A review by David Lorimer of the book, The Ways and Power of Love (Templeton Press, 2002), by Pitirim Sorokin Robert (torbellino) wrote in sbulgakov,@ 2006-03-04 20:25:00
This is without doubt one of the greatest books written in the 20th century, and one that will be admired more in a hundred years....Sorokin's next chapter is devoted to an analysis of its five dimensions, namely intensity, extensivity, duration, purity and adequacy to its subjective purpose. These are qualitative and indeed energetic characteristics that are inter-related in various ways and are expressed in the arts where beauty can inspire to goodness. Here Beethoven is quoted: 'Music is the sole incorporeal entrance into the higher world of knowledge, which comprehends mankind. It gives prophetic vision and... heavenly wisdom'. Sorokin then considers ways in which love energy - which he regards as an essential commodity for any society - can be accumulated and distributed.
- It is instructive to reflect on the kinds of energy being generated by our current social systems and to relate their effects to Sorokin's plan for individuals, social institutions and culture. In this sense, our sensate culture prizes power and wealth, largely based on Darwinian notions of struggle and competition. Correspondingly, he observes, sensate minds 'emphatically disbelieve the power of love, sacrifice, friendship, co-operation, the call of duty, unselfish search for truth, goodness and beauty. They appear to us as something epiphenomenal and illusory.' Or even 'idealistic bosh' as he graphically puts it! This view is shown to be demonstrably false by the inspiring stories that follow these assertions and which clearly show the creative power of love.
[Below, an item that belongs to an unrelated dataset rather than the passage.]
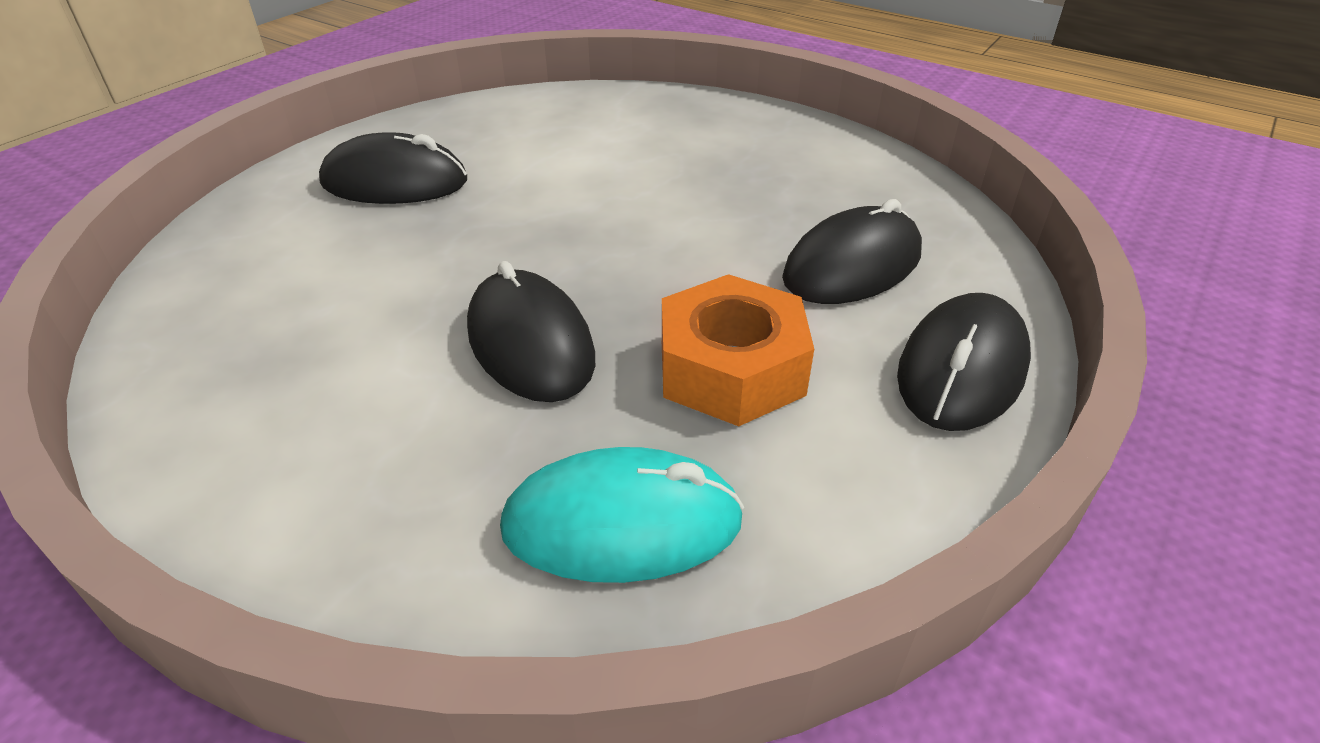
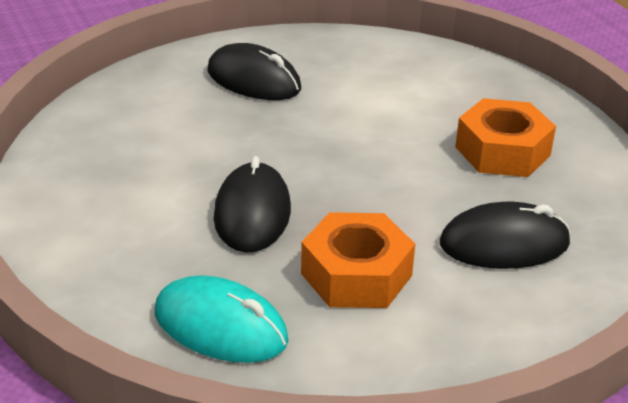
camera: 30 degrees right, 5 degrees down
black mouse [897,293,1031,431] -> none
none -> orange nut [455,98,556,177]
- The second part discusses the structure of creative personality, and will be of special interest to Network readers. It is based on a fourfold model of the human being, namely the unconscious, the bioconscious, the socioconscious and the supraconscious (not, incidentally, a word recognised by the MS Word spell-checker!). This last is the most significant for Sorokin's thesis, and he recognises that it 'goes against the dominant materialistic and mechanistic metaphysics'. However, a thorough consideration reveals that supraconscious intuition is the source of humanity's greatest achievements in all fields of creative activity, which he then proceeds to analyse in detail - mathematics, science, technology, the fine arts, philosophy, social sciences, religion, ethics and even ESP. The question then becomes: how to maximise the role of the supraconscious and integrate it into our lives and ethics.
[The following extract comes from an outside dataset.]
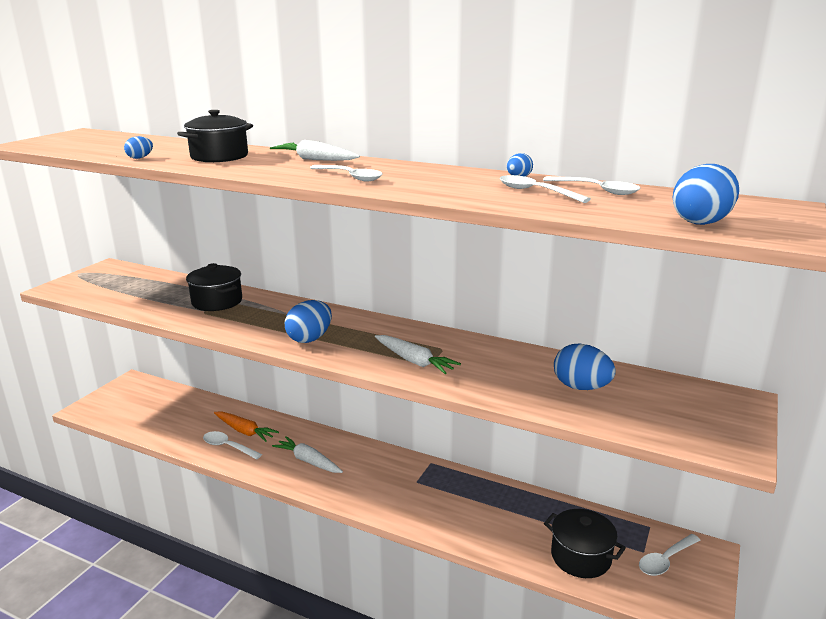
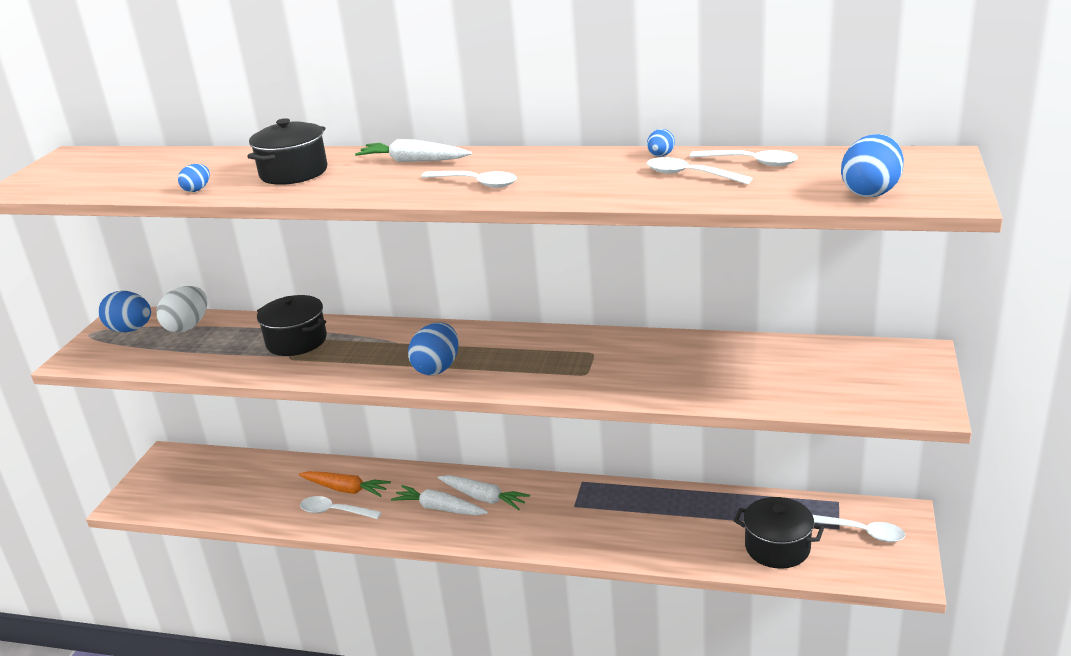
camera: 10 degrees left, 5 degrees up
white carrot [375,335,461,374] -> white carrot moved to [438,475,530,510]
blue egg [554,344,616,390] -> blue egg moved to [98,291,151,333]
white spoon [639,534,700,576] -> white spoon turned 105 degrees counterclockwise [813,515,905,542]
none -> white egg [156,286,208,333]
- The third part - ways of altruistic growth - begins with the evidence for equating the supraconscious with supreme love, which is the testimony of mystics through the ages. Moreover, spiritual techniques are not designed to enhance the development of the conscious mind, but rather its alignment with the supraconscious. The rest of this part is devoted to explaining his theory of three kinds of altruists: the first are the 'fortunate' altruists who develop their talent from an early age; the second are 'late-converted or catastrophic' altruists whose life is turned upside-down before they reorient; then there is an intermediary type. In each case a new integration and self-identification is required, which can be a long and difficult process. In the past, this has involved an over-dualistic mortification of the flesh, but in any event there has to be a degree of reorientation of biological drives.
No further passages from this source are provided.